#### EXERCISE DATA

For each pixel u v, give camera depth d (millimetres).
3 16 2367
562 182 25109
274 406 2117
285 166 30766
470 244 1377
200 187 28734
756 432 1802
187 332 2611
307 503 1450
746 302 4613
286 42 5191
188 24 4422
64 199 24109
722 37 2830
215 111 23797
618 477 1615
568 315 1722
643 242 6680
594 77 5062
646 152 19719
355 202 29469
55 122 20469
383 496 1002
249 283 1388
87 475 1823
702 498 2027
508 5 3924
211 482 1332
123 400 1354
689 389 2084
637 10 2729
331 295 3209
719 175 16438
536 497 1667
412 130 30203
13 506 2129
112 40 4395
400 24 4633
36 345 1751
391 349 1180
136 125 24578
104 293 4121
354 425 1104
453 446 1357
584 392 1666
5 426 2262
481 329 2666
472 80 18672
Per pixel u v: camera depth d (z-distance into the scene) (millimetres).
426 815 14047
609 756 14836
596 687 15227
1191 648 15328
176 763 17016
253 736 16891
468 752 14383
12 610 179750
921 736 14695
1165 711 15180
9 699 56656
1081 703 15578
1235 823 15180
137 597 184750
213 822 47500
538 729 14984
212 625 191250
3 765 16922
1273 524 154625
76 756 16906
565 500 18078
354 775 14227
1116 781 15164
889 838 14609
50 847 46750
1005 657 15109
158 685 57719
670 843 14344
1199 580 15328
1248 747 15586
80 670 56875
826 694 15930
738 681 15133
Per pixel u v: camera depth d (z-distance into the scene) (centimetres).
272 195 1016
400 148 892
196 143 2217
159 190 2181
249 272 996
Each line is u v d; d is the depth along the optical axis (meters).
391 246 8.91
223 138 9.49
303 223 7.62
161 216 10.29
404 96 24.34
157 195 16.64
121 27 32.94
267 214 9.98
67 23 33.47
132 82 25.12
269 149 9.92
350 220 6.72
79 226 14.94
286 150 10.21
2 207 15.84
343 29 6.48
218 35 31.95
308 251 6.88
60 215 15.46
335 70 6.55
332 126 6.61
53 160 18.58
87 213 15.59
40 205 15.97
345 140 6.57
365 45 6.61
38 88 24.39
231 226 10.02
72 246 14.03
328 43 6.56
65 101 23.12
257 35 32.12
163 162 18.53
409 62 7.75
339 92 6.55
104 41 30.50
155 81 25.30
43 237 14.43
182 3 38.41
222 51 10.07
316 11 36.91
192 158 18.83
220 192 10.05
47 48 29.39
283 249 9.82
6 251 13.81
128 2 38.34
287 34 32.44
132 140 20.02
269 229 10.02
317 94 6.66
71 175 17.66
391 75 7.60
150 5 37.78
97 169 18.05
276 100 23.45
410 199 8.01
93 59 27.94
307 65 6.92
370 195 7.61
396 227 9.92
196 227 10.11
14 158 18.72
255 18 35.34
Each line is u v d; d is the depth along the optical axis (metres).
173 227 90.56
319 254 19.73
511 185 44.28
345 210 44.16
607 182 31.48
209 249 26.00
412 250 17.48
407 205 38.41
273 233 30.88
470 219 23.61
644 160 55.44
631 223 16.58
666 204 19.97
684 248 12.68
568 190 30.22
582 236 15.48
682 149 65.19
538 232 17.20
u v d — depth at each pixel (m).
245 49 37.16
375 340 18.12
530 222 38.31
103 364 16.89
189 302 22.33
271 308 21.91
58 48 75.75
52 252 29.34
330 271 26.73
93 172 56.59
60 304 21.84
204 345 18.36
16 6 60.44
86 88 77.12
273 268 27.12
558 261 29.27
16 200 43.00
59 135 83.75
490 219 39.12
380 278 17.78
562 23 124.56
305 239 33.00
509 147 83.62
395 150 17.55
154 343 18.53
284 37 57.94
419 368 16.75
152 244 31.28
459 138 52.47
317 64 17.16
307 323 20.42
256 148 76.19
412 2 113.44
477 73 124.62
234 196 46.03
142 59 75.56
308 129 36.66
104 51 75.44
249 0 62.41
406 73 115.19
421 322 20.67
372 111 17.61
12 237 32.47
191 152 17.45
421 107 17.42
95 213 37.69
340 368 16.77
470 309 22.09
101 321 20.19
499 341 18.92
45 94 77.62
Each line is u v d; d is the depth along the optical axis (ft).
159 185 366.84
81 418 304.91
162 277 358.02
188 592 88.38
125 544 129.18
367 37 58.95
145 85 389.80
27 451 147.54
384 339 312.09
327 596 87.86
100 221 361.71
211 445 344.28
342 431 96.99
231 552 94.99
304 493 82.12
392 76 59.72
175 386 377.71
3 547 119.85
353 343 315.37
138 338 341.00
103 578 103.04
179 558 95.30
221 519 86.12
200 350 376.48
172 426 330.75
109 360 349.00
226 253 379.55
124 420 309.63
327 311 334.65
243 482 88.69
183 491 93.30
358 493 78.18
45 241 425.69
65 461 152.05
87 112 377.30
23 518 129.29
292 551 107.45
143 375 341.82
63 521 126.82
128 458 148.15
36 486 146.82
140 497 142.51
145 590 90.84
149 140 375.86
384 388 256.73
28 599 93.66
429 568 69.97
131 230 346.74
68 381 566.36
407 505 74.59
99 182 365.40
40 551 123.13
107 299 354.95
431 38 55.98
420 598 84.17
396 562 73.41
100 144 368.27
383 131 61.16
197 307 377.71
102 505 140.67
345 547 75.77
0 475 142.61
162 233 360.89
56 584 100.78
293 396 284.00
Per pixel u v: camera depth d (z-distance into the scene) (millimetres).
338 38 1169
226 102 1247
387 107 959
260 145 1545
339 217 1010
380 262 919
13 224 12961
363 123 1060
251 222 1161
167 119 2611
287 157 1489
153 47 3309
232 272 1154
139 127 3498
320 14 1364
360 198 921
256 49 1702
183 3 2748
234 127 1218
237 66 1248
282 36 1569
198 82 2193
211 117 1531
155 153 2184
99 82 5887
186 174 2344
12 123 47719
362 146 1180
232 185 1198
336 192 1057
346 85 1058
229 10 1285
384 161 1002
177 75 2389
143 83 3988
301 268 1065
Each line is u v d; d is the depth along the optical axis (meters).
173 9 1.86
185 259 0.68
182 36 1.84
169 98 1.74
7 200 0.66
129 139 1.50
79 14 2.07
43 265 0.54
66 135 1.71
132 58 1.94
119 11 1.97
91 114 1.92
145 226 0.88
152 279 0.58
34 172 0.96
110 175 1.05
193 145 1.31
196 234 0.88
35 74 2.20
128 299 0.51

########

TASK BRIEF. If a line above holds the word "optical", count it; then say how many such lines there are and nothing else.

RESULT OF THE TASK. 4